Since the administration refused to stand up for its students, it is up to the students themselves to take action. Protests at Yale and elsewhere are part of a growing effort to fight corporate domination on campus and the laundering of discriminatory policies through “neutral” legal debate.
For example, organizations like People’s Parity Project, of which I am the Organizing and Network Director, and Law Students for Climate Accountability have taken a community organizing approach to pushing back on the risk-averse culture of many law school campuses. Students at Harvard Law recently called on the administration to add classes and clinics on reproductive rights in the wake of the Supreme Court’s Dobbs decision, drawing support from the Cambridge City Council.

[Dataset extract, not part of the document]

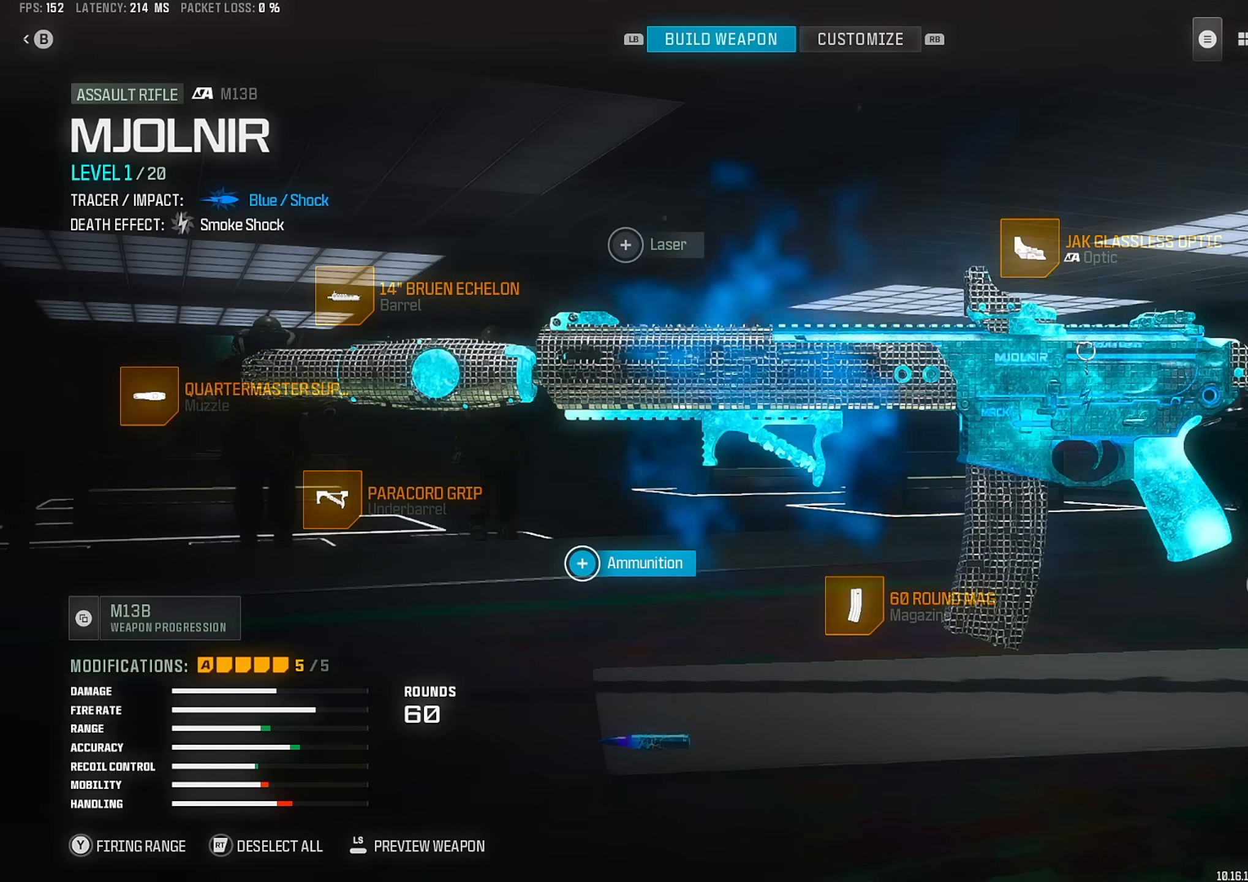
{"buttons": [], "left_stick": "center", "right_stick": "center", "events": []}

Others have been lobbying for improvements to public interest loan repayment programs, and organizing boycotts of firms that oppose workers’ rights or work with companies driving the climate crisis. Still more are pushing for greater protections for sexual assault survivors on campus, and to ensure that accused sexual predators are not invited to teach at their schools.
That this swell of law student activism has generated a strong institutional response speaks to the power that students have when they act together. Students pushing law schools to serve justice see the legal profession as a force for progressive change, and expect their schools to follow suit. When announcing his boycott, Ho stated that judges are law schools’ customers and can influence them through a boycott. He is wrong. The student is the customer, and law schools are nothing without them. It is a hopeful sign for the profession that students are starting to realize that.